R/msImpute.R

Defines functions gaussimpute l2bary estimateLambda erank estimateS0 eigenpdf msImputev1 msImpute

Documented in msImpute

#' Imputation of peptide log-intensity in mass spectrometry label-free proteomics by low-rank approximation
#'
#' Returns a completed matrix of peptide log-intensity where missing values (NAs) are imputated
#' by low-rank approximation of the input matrix. Non-NA entries remain unmodified. \code{msImpute} requires at least 4
#' non-missing measurements per peptide across all samples. It is assumed that peptide intensities  (DDA), or MS1/MS2 normalised peak areas (DIA),
#' are log2-transformed and normalised (e.g. by quantile normalisation).
#'
#' @details
#'
#' \code{msImpute} operates on the \code{softImpute-als} algorithm in \code{\link[softImpute]{softImpute}} package.
#' The algorithm estimates a low-rank matrix ( a smaller matrix
#' than the input matrix) that approximates the data with a reasonable accuracy. \code{SoftImpute-als} determines the optimal
#' rank of the matrix through the \code{lambda} parameter, which it learns from the data.
#' This algorithm is implemented in \code{method="v1"}.
#' In v2 we have used a information theoretic approach to estimate the optimal rank, instead of relying on \code{softImpute-als}
#' defaults. Similarly, we have implemented a new approach to estimate \code{lambda} from the data. Low-rank approximation
#' is a linear reconstruction of the data, and is only appropriate for imputation of MAR data. In order to make the
#' algorithm applicable to MNAR data, we have implemented \code{method="v2-mnar"} which imputes the missing observations
#' as weighted sum of values imputed by msImpute v2 (\code{method="v2"}) and random draws from a Gaussian distribution.
#' Missing values that tend to be missing completely in one or more experimental groups will be weighted more (shrunken) towards
#' imputation by sampling from a Gaussian parameterised by smallest observed values in the sample (similar to minProb, or
#' Perseus). However, if the missing value distribution is even across the samples for a peptide, the imputed values
#' for that peptide are shrunken towards
#' low-rank imputed values. The judgment of distribution of missing values is based on the EBM metric implemented in
#' \code{selectFeatures}, which is also a information theory measure.
#'
#'
#' @param y Numeric matrix giving log-intensity where missing values are denoted by NA. Rows are peptides, columns are samples.
#' @param method Character. Allowed values are \code{"v2"} for \code{msImputev2} imputation (enhanced version) for MAR.
#' \code{method="v2-mnar"} (modified low-rank approx for MNAR), and \code{"v1"} initial release of \code{msImpute}.
#' @param group Character or factor vector of length \code{ncol(y)}. DEPRECATED. Please specify the \code{design} argument.
#' @param design Object from model.matrix(); A zero-intercept design matrix (see example). 
#' @param alpha Numeric. The weight parameter. Default to 0.2. Weights the MAR-imputed distribution in the imputation scheme. DEPRECATED
#' @param rank.max Numeric. This restricts the rank of the solution. is set to min(dim(\code{y})-1) by default in "v1".
#' @param lambda Numeric. Nuclear-norm regularization parameter. Controls the low-rank property of the solution
#' to the matrix completion problem. By default, it is determined at the scaling step. If set to zero
#' the algorithm reverts to "hardImputation", where the convergence will be slower. Applicable to "v1" only.
#' @param thresh Numeric. Convergence threshold. Set to 1e-05, by default. Applicable to "v1" only.
#' @param maxit Numeric.

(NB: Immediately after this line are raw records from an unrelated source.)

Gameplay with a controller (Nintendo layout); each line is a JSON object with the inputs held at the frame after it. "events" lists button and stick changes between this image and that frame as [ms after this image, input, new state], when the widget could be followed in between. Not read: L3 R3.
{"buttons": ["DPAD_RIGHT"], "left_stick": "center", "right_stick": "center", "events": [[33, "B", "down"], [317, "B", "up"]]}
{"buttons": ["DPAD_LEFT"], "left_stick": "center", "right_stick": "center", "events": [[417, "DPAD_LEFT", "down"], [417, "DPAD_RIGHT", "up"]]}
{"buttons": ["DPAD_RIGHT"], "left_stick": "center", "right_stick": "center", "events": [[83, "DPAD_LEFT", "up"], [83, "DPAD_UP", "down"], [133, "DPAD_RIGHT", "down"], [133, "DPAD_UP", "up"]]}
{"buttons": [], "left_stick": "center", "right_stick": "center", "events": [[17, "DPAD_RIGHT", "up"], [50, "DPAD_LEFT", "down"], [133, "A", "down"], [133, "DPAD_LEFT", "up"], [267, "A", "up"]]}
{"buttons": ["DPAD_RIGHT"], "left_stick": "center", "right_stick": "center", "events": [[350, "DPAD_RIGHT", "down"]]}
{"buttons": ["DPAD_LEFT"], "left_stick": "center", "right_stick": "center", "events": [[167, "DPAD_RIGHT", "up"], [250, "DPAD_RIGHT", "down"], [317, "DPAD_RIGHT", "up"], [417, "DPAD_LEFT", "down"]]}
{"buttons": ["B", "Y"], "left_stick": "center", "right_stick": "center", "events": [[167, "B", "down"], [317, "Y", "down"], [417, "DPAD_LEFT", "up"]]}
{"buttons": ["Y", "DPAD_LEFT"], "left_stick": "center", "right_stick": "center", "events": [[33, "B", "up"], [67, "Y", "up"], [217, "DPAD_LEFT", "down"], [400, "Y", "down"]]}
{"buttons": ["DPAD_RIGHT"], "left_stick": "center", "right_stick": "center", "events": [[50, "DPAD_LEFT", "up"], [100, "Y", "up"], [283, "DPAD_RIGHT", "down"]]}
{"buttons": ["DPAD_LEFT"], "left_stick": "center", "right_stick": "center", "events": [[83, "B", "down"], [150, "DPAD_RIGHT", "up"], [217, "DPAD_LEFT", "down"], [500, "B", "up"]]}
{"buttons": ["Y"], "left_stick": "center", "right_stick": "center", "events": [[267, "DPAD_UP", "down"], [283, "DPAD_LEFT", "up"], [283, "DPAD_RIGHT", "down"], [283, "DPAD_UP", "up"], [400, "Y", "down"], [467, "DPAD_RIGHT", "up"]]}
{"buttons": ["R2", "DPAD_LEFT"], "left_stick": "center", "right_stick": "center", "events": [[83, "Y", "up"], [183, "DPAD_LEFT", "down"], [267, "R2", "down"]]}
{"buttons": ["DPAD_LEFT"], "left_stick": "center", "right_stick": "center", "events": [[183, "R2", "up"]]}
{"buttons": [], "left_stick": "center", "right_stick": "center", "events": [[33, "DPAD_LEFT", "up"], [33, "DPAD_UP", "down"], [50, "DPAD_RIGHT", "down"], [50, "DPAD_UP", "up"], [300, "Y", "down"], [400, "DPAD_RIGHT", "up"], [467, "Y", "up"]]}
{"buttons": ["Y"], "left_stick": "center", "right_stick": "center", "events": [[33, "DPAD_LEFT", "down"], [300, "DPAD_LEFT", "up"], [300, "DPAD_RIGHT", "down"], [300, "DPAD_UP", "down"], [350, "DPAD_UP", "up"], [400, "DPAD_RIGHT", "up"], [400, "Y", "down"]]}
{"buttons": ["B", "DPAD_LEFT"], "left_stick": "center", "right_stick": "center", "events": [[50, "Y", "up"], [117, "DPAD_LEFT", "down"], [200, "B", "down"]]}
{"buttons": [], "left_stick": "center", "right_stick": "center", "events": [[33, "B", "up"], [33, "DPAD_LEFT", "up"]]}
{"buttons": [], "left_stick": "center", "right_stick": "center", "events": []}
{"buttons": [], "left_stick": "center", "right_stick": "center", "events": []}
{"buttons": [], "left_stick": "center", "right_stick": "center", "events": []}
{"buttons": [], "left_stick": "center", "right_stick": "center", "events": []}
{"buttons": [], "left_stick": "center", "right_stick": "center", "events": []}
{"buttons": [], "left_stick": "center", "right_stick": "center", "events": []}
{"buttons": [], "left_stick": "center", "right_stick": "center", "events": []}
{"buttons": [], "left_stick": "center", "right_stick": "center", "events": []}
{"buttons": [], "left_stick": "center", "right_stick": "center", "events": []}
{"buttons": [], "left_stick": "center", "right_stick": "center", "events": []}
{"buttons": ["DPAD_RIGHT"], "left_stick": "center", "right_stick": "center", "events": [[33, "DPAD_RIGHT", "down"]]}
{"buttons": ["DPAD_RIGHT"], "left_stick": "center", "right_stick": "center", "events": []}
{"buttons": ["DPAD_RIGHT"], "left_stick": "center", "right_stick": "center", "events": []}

Maximum number of iterations of the algorithm before the algorithm is converged. 100 by default.
#' Applicable to "v1" only.
#' @param trace.it Logical. Prints traces of progress of the algorithm.
#' Applicable to "v1" only.
#' @param warm.start List. A SVD object can be used to initialize the algorithm instead of random initialization.
#' Applicable to "v1" only.
#' @param final.svd  Logical. Shall final SVD object be saved?
#' The solutions to the matrix completion problems are computed from U, D and V components of final SVD.
#' Applicable to "v1" only.
#' @param biScale_maxit Number of iteration for the scaling algorithm to converge . See \code{scaleData}. You may need to change this
#' parameter only if you're running \code{method=v1}. Applicable to "v1" only.
#' @param gauss_width Numeric. The width parameter of the Gaussian distribution to impute the MNAR peptides (features). This the width parameter in the down-shift imputation method.
#' @param gauss_shift Numeric. The shift parameter of the Gaussian distribution to impute the MNAR peptides (features). This the width parameter in the down-shift imputation method.
#' @param use_seed Logical. Makes random draw from the lower Normal component of the mixture (corresponding to imputation by down-shift) deterministic, so that results are reproducible.
#' @return Missing values are imputed by low-rank approximation of the input matrix. If input is a numeric matrix,
#' a numeric matrix of identical dimensions is returned.
#'
#'
#' @examples
#' data(pxd010943)
#' y <- log2(data.matrix(pxd010943))
#' group <- as.factor(gsub("_[1234]","", colnames(y)))
#' design <- model.matrix(~0+group)
#' yimp <- msImpute(y, method="v2-mnar", design=design, max.rank=2)
#' @seealso selectFeatures
#' @author Soroor Hediyeh-zadeh
#' @references
#' Hastie, T., Mazumder, R., Lee, J. D., & Zadeh, R. (2015). Matrix completion and low-rank SVD via fast alternating least squares. The Journal of Machine Learning Research, 16(1), 3367-3402.
#' @references
#' Hediyeh-Zadeh, S., Webb, A. I., & Davis, M. J. (2023). MsImpute: Estimation of missing peptide intensity data in label-free quantitative mass spectrometry. Molecular & Cellular Proteomics, 22(8).
#' @importFrom methods is
#' @export
msImpute <- function(y, method=c("v2-mnar", "v2", "v1"),
                     group = NULL,
                     design = NULL,
                     alpha = NULL,
		                 relax_min_obs=TRUE,
                     rank.max = NULL, lambda = NULL, thresh = 1e-05,
                     maxit = 100, trace.it = FALSE, warm.start = NULL,
                     final.svd = TRUE, biScale_maxit=20, gauss_width = 0.3, 
                     gauss_shift = 1.8, use_seed = TRUE) {

  method <- match.arg(method, c("v2-mnar","v2", "v1"))
  if (use_seed){
    set.seed(123)
  }

  if (is.null(rownames(y))){
    stop("Input row names are null. Please assign row names")
  }else{
    roworder <- rownames(y)
  }
  

  if(any(is.nan(y) | is.infinite(y))) stop("Inf or NaN values encountered.")
  
  if(!relax_min_obs & any(rowSums(!is.na(y)) <= 3)) {
	  
	  stop("Peptides with excessive NAs are detected. Please revisit your fitering step (at least 4 non-missing measurements are required for any peptide) or set relax_min_obs=TRUE.")
  }
  else if(relax_min_obs & any(rowSums(!is.na(y)) <= 3)){
	  critical_obs <- which(rowSums(!is.na(y)) <= 3)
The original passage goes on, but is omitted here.